Random Acts of Medicine: The Hidden Forces that Sway Doctors, Impact Patients, and Shape our Health
Anupam B. Jena and Christopher Worsham Doubleday, 2023
Chance, luck, and random events can alter the course of our lives. It turns out that chance also affects our medical care. Despite the best efforts of physicians to use data and science to determine the best course of treatment for their patients, random events—a child with an August birthday, the timing of a cardiology conference, or even a nearby marathon—can significantly impact health outcomes, often in unseen and surprising ways.
This is the territory explored by Anupam B. Jena and Christopher Worsham in their fascinating book, Random Acts of Medicine: The Hidden Forces that Sway Doctors, Impact Patients, and Shape our Health. With colorful stories and cleverly designed natural experiments, the authors, both physicians and researchers, demonstrate how random but predictable occurrences affect our health, revealing profound insights on medicine. And, most importantly, they show how physicians and patients—and perhaps regulators—can use that information to improve medical care.
Jena and Worsham demonstrate the power and elegance of the natural experiment, one that observes naturally occurring events without any intervention by the investigators, to uncover truths about our world. The authors’ findings ranged from the expected (mortality rates decrease during a Joint Commission inspection); to the mildly surprising (yes, it does matter if it is your surgeon's birthday); to the truly head-scratching (a patient who experiences a serious cardiac event when the top cardiologists are away at a conference has an increased chance of survival).
Natural experiments also reveal that the effects of random events or circumstances can be compounded by the very human element of cognitive bias, which can further skew decision making. While physicians rely on cumulative experience and pattern recognition to do their job well, these heuristics can sometimes lead them astray. Jena and Worsham give examples of biases that may lead physicians down the wrong path, including the “left-digit bias” among cardiac surgeons, the “win-stay, lose-shift bias” that influences obstetricians, and the “anchoring bias” exhibited by pathologists.
The authors describe de-biasing techniques that can help reduce the effect: medical students can be trained to be aware of cognitive bias, cognitive forcing strategies that encourage physicians to self-monitor decision making, simulations that allow physicians to make errors without exposing patients to harm, and risk calculators that use objective criteria to guide decision making.
Recognizing the impact of these biases leads the authors to the question: What makes a good doctor? Are some doctors better than others? This topic, explored in depth in Chapter 9, is worth a look for anyone working on or with a state medical board.
To answer these questions, Jena and Worsham conducted and reviewed studies addressing some rather controversial topics. Do female physicians have better outcomes than male physicians? Do doctors from top medical schools or who train at top hospitals perform better than their peers? How do international medical school graduates measure up against graduates of US and Canadian schools? Does a physician's race affect quality of care?
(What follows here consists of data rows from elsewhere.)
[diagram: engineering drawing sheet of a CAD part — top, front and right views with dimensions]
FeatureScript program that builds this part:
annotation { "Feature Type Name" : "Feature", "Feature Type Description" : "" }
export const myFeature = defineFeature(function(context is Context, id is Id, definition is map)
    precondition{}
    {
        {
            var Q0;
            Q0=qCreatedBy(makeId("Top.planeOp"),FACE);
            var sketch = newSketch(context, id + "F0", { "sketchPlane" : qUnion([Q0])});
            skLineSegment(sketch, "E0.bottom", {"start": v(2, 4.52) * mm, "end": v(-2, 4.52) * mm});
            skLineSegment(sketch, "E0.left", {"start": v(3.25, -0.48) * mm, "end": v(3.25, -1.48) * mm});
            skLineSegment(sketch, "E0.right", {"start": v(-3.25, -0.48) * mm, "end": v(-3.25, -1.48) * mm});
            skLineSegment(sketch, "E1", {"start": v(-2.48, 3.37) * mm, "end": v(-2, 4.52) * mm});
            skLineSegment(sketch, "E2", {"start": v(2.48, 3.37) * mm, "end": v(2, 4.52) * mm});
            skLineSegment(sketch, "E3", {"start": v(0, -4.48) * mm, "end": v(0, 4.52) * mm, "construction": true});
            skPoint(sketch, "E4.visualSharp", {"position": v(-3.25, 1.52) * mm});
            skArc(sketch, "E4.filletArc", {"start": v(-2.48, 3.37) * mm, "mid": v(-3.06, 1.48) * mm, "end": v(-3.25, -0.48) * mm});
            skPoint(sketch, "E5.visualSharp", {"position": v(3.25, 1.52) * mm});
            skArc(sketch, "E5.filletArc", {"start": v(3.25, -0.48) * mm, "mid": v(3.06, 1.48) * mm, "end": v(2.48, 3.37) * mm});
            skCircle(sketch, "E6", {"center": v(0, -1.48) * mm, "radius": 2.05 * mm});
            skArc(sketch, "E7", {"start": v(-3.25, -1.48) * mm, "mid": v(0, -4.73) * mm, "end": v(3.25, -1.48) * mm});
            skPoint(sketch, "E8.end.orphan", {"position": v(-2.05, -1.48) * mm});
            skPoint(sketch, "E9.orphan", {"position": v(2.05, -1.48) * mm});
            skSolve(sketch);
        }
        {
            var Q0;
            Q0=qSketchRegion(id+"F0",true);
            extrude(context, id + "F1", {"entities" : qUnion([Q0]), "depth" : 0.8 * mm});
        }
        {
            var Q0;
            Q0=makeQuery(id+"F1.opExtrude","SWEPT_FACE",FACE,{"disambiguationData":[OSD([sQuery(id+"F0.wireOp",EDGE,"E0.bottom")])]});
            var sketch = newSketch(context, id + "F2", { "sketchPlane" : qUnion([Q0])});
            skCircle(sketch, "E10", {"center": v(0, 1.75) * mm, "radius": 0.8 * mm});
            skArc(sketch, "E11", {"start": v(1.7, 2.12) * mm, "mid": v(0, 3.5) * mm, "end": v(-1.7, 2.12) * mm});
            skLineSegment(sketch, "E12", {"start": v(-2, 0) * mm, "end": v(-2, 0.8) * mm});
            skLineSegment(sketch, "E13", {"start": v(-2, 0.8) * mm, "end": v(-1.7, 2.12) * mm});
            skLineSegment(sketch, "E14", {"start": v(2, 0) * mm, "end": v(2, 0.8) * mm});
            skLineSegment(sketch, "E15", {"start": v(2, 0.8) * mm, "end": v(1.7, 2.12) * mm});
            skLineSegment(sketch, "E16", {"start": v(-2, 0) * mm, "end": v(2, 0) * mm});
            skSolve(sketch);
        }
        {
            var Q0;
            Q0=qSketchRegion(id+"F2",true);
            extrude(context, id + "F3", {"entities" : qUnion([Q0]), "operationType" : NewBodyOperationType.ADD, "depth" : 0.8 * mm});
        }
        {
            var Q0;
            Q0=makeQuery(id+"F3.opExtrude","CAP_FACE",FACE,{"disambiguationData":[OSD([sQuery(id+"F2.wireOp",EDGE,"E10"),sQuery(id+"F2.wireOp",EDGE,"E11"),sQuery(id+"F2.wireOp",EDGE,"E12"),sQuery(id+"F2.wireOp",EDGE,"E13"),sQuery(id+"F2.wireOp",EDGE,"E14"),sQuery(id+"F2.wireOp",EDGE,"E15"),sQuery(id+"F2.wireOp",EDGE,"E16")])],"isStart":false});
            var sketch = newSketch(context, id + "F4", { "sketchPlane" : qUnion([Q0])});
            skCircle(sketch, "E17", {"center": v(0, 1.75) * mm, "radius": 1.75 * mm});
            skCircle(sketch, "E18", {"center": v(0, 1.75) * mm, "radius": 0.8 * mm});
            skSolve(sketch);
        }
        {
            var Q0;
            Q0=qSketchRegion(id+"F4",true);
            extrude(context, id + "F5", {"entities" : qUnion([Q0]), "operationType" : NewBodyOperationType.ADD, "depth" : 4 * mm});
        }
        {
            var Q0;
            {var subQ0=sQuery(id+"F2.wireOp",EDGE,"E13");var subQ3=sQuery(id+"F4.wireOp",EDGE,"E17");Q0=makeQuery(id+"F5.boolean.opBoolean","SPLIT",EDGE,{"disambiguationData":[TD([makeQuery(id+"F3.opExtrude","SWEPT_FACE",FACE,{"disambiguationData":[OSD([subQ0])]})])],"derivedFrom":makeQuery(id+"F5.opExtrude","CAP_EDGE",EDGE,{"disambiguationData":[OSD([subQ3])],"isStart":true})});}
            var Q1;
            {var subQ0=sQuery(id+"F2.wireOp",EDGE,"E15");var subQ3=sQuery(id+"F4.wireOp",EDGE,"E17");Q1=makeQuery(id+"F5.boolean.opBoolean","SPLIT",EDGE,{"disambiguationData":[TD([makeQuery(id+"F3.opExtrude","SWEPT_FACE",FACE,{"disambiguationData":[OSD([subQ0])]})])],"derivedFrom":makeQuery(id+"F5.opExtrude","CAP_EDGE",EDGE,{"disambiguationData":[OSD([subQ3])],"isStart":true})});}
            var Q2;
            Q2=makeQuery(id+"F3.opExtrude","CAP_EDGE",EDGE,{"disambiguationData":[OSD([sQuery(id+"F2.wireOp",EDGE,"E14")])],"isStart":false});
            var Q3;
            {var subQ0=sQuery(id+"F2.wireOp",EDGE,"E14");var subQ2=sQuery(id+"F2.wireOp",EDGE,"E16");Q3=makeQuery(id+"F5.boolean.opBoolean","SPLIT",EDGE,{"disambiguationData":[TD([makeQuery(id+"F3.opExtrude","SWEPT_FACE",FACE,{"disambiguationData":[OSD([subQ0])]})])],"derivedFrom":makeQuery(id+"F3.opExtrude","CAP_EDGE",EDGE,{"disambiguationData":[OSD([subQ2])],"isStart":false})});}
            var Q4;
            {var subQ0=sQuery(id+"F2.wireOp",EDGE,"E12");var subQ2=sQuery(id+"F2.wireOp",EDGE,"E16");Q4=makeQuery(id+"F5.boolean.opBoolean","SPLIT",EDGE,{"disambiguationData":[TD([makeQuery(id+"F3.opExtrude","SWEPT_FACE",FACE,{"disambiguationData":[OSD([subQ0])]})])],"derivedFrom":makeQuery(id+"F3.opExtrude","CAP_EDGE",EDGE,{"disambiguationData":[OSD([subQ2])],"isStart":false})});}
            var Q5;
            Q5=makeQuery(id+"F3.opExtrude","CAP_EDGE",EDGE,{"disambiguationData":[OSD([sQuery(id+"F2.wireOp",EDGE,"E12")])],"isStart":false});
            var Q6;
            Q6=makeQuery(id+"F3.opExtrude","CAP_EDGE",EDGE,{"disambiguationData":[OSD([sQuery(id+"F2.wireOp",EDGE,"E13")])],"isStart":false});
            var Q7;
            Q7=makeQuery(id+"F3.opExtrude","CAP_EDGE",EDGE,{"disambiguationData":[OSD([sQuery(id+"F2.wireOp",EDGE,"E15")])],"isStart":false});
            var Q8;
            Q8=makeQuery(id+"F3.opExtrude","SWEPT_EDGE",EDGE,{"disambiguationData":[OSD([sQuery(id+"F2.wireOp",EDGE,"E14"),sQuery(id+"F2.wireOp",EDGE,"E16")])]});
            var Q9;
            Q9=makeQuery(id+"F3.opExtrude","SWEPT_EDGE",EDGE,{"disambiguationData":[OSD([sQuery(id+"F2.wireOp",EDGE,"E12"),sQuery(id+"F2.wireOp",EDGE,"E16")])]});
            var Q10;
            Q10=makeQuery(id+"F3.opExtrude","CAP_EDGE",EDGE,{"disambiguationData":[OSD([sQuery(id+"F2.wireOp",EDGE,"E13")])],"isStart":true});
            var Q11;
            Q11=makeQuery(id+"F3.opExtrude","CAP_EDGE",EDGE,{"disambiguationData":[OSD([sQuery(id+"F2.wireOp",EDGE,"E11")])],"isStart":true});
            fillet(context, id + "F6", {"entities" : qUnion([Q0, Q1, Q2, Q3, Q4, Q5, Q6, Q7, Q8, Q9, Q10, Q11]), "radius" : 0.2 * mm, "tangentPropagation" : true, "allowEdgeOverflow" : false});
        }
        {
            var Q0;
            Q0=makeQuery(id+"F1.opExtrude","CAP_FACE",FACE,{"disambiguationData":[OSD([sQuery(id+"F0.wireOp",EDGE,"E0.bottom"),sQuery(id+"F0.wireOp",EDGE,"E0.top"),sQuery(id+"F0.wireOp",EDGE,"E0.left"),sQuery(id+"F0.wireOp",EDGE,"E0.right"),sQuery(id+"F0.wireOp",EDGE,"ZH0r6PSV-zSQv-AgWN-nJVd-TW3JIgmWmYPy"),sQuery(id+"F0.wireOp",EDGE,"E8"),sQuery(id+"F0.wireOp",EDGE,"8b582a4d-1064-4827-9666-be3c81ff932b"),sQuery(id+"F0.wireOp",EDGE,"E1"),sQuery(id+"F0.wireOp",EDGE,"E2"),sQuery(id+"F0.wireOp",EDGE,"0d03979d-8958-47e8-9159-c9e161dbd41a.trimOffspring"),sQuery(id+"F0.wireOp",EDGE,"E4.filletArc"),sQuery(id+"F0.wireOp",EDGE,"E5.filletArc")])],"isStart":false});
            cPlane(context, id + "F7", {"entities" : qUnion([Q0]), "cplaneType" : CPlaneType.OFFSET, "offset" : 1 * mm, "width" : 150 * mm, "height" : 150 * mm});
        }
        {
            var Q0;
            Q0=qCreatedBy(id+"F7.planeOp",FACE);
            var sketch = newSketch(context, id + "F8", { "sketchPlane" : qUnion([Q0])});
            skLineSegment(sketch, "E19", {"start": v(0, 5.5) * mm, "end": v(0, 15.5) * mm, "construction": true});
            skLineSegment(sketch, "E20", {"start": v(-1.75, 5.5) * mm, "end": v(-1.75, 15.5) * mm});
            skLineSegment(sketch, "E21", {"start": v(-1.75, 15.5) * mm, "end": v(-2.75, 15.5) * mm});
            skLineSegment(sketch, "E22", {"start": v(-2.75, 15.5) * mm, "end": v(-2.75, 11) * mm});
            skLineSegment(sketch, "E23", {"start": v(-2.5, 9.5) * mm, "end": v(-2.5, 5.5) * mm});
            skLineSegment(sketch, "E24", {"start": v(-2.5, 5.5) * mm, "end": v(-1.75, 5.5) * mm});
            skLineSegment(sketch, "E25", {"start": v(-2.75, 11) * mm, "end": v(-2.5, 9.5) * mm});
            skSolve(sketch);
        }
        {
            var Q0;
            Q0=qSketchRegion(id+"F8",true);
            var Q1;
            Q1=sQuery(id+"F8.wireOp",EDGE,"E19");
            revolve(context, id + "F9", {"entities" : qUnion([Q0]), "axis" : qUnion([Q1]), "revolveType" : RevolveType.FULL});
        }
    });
The research that really caught my attention was on age: Are younger physicians better than older physicians? And here, I found myself examining my own bias: was I giving too much weight to the licensee's age when evaluating a case before my board?
In a series of studies involving hospitalists, Jena and some colleagues examined Medicare data of 737,000 non-elective hospitalizations in 19,000 different hospitals from 2011-2013. They found that as doctors got older, their patients had higher mortality rates. Perhaps this was not surprising, as older doctors may be more prone to anchoring bias (they’ve seen this case a million times) and miss a tricky diagnosis, while younger doctors with more recent training are more up to date with clinical knowledge. But when the researchers took a deeper dive into the data and studied workload, the data revealed something unexpected: for older doctors with high case volumes, the difference in mortality rates disappeared. The conclusion: so long as the hospitalist sees a high volume of patients, the age of the doctor is irrelevant.
Even more interesting, when researchers turned their attention to surgeons, they found that as the age of the surgeon with medium or high case volumes increased, patient mortality rate steadily dropped. The authors theorize that the experience and technical skill that older surgeons develop in the operating room may outweigh any advantages a younger surgeon may have.
I will keep this in mind next time I choose my surgeon—and when I review a case before my board. Jena and Worsham's insightful work challenges long-held assumptions, presents a new way to look at medicine, and offers lessons to anyone interested in improving medicine and saving lives, including medical regulators.